他用的武器是一对短刃,刃身弯曲,像蛇的毒牙。
每次出招,都带着一种令人不舒服的嘶嘶声,仿佛毒蛇吐信。
萧止焰的剑法大开大合,正气凛然,但在老鬼诡异的身法和招式面前,一时竟难以拿下。
另一边,李阡陌对付两个黑衣人倒是游刃有余。
他的剑法飘逸灵动,带着蜀地特有的灵秀,不过十几招,就刺伤了一人,另一人也节节败退。
上官拨弦的目光落在老鬼身上。
她注意到,老鬼每次出招前,左手都会有一个细微的动作——不是结印,也不是运气,而是……轻轻抖动袖子。
有什么东西在袖子里。
“止焰小心!”她忽然喊道,“他袖中有暗器!”
话音未落,老鬼左手一扬,一片黑雾撒向萧止焰!
是毒粉!
萧止焰早有防备,屏息后撤,同时剑风扫过,将毒粉吹散。
但就这一瞬间,老鬼已经趁机拉开距离,从怀中掏出一个哨子,用力吹响。
哨声尖锐刺耳。
不是普通的哨子,而是……召唤什么东西的哨子。
远处,黑暗中,传来窸窸窣窣的声音。
像是什么东西在爬行。
很多。
非常多。
“是蛇!”一个金吾卫惊叫。
月光下,草丛中、土坡后、甚至树上,涌出了无数条蛇!
青的、黑的、花的、粗的、细的……
成百上千条蛇,如同潮水般向土地庙涌来!
“控蛇术!”上官拨弦脸色一变,“他是苗疆或者南诏的巫师!”
老鬼狞笑:“现在知道晚了!宝贝们,开饭了!”
蛇群疯狂扑向金吾卫和萧止焰等人。
毒蛇的威胁远比老鼠大——被咬一口就可能毙命。
金吾卫们虽然训练有素,但面对这恐怖的蛇潮,也不免慌乱。
萧止焰挥剑斩断几条扑来的毒蛇,但蛇太多,防不胜防。
上官拨弦快速从药箱里取出几个瓷瓶,扔给萧止焰和李阡陌。
“撒出去!驱蛇药!”
两人接过,将药粉撒向周围。
药粉散发出刺鼻的气味,蛇群果然畏缩不前,但并没有完全退去。
老鬼继续吹哨,蛇群在药粉外徘徊,伺机而动。
“没用的!”老鬼得意道,“这些蛇被我培养了三个月,已经不怕普通的驱蛇药。

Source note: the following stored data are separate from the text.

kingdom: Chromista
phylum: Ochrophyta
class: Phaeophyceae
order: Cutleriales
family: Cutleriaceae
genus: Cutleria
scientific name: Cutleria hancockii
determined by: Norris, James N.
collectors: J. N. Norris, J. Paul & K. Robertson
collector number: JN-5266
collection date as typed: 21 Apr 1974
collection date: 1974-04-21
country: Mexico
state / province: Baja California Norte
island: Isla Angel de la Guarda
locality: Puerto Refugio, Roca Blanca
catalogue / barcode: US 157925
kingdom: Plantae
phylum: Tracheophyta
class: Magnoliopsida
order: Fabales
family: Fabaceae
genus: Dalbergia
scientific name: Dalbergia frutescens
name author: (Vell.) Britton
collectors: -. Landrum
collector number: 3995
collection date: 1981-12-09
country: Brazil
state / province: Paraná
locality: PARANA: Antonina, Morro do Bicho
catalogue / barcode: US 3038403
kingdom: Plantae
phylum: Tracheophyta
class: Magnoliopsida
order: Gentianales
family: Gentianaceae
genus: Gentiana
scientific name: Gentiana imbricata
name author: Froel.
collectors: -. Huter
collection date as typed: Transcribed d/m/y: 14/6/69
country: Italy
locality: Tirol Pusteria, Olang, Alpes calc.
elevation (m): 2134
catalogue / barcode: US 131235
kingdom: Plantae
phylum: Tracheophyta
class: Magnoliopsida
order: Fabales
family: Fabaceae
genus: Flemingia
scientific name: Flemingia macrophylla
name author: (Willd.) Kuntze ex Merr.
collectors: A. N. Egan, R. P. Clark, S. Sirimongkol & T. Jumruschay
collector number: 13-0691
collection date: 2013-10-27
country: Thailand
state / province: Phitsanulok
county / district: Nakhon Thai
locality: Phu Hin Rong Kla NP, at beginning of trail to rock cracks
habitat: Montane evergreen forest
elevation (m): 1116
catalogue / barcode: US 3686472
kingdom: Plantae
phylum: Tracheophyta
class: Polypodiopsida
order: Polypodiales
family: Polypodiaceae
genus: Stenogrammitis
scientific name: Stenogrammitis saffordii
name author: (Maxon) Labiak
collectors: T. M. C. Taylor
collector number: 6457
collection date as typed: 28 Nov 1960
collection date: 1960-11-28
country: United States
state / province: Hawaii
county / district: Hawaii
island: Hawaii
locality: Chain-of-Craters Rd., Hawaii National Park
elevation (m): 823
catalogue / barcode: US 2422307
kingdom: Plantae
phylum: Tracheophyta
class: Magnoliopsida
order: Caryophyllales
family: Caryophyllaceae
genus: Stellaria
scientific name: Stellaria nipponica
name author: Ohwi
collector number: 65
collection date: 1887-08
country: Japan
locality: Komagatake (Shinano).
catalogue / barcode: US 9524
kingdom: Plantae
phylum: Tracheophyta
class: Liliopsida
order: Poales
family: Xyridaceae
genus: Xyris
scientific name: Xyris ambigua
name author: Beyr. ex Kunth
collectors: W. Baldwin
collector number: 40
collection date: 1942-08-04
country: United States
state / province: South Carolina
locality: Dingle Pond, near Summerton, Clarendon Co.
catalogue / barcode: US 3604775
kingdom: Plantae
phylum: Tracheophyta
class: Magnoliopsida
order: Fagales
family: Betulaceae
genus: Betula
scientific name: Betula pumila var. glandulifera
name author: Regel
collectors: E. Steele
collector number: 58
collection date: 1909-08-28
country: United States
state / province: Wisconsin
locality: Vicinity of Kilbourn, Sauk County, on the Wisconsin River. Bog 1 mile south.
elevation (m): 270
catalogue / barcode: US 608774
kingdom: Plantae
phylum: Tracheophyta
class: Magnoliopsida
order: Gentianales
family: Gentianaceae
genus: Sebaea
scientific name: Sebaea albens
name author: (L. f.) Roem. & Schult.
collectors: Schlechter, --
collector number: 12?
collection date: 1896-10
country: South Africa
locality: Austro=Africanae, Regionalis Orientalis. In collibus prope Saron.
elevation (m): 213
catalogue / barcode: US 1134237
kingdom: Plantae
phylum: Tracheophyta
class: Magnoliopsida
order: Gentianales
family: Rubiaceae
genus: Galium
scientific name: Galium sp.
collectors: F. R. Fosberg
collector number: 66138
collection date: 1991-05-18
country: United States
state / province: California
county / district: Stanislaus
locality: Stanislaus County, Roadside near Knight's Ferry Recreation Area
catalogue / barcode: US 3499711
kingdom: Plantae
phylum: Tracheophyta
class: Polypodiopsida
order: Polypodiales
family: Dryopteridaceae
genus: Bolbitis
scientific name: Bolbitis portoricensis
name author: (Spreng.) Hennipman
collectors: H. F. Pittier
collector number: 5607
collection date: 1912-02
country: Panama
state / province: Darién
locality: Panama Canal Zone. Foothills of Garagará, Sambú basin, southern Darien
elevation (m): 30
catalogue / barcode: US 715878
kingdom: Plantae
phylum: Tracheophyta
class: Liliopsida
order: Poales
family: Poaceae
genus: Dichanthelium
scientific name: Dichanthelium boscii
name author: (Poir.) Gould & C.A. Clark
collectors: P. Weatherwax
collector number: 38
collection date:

你们今天,都要成为它们的食物!”
他哨声一变,蛇群开始试探性地突破药粉防线。
几条胆子大的毒蛇已经窜了进来,一个金吾卫不小心被咬中脚踝,惨叫一声倒地。
“阿箬不在……”上官拨弦咬牙。
阿箬的蛊术能克制毒虫,但她在城里处理鼠患。
现在只能靠自己。
她忽然想起什么,从怀中取出那个古越国的木牌。
木牌上的虫鸟篆,在月光下似乎微微发亮。
她不懂古越文字,但记得虞曦说过,这种文字有某种“力量”——不是魔法,而是声音和图案的共振,能影响动物的行为。
她举起木牌,对着蛇群,尝试着念出虞曦推测的读音。
“水……眼……之门……”
发音古怪,音节拗口。
但就在她念出这几个音的瞬间,木牌上的符文似乎真的亮了一下。
不是幻觉。
那些蛇,动作忽然顿住了。
它们昂起头,转向木牌的方向,仿佛在倾听什么。
老鬼的哨声也变得混乱——蛇群不再完全受他控制。
“怎么可能?!”老鬼惊怒交加,“你怎么会有‘水门令’?!”
水门令?
上官拨弦心中一动,继续念出虞曦推测的其他音节。
“七……四十九……祭祀……”
蛇群开始后退。
它们仿佛感受到了某种古老的、令它们畏惧的气息,纷纷掉头,钻回草丛和洞穴。
不过片刻,成千上万的蛇消失得无影无踪。
只剩下老鬼目瞪口呆地站在原地。
“你……你到底是谁?!”他声音颤抖,“为什么能驱动‘水门令’?!”
“看来这牌子比我想的更有用。”上官拨弦收起木牌,走向他,“现在,该你回答我的问题了。你是谁?为谁工作?信息素的配方是什么?还有,你们在长安城到底有多少个据点?”
老鬼眼神闪烁,忽然咬向自己的衣领。
“想死?”萧止焰眼疾手快,一剑挑飞他几颗牙齿。
老鬼满嘴是血,但衣领里藏的毒囊已经被挑出。